"Sad Songs (Say So Much)" is the closing track on English musician Elton John's eighteenth studio album Breaking Hearts, written by John and Bernie Taupin, released in 1984 as the lead single of the album. It reached No. 7 on the UK chart and No. 5 on the U.S. chart. The song reached the Top 10 of many countries except in Germany and Italy where it reached the Top 20. The single version of this song appeared on the 1990 box set To Be Continued... and various versions of the 2007 compilation Rocket Man: The Definitive Hits.

The lyrics describe how it sometimes helps for someone who is feeling sad, or who has lost a partner, to listen to old radio blues classics.

Music video
The music video, directed by Russell Mulcahy and shot on a street in Rushcutters Bay, Sydney, featured John without his familiar trademark glasses in some scenes. The single sleeve likewise featured John with no glasses. The song and the music video were both used in an early 1980s TV advertisement for Sasson Designer Jeans, altering the lyrics to "Sasson says so much."

####################

**Directive A**
Answer these about the article on "Sad Songs (Say So Much)":
(i) What position did the song reach on the UK chart?
(ii) According to the lyrics, what can help someone who is feeling sad?
(iii) Who directed the music video?
**Directive B**
Sum up the article on "Sad Songs (Say So Much)" in two sentences.
You won't need the data that follows.

**Source material**
####################

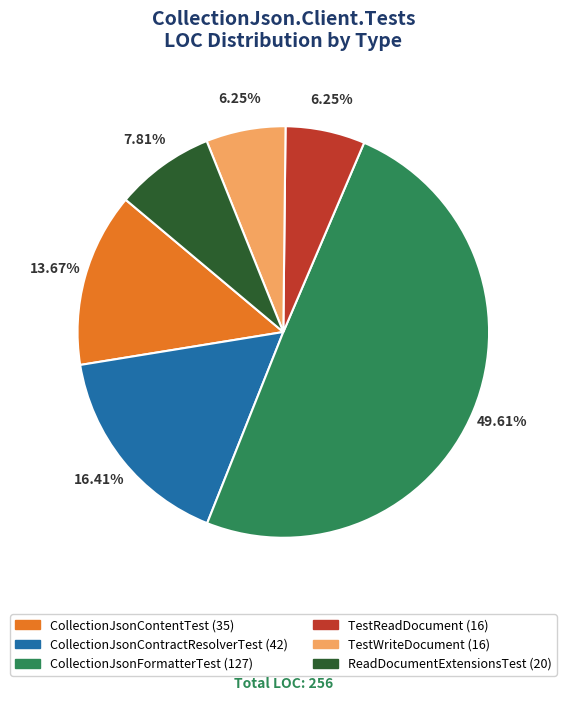

What percentage is NOT represented by CollectionJsonContractResolverTest?

83.6%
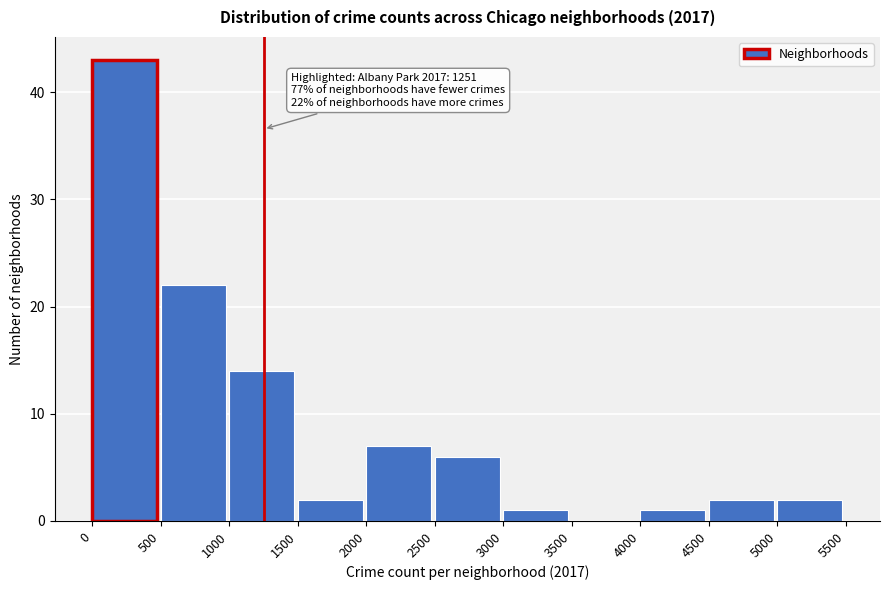

Over which range of the x-axis is the bar tallest?

0 to 500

####################

**Output A**
(i) No. 7
(ii) Listening to old radio blues classics
(iii) Russell Mulcahy

**Output B**
"Sad Songs (Say So Much)," written by Elton John and Bernie Taupin, closes his album Breaking Hearts and was released in 1984 as its lead single, reaching No. 7 in the UK and No. 5 in the U.S. Its lyrics describe how old radio blues classics can help someone who is sad, and its music video, directed by Russell Mulcahy in Sydney, shows John without his trademark glasses in some scenes.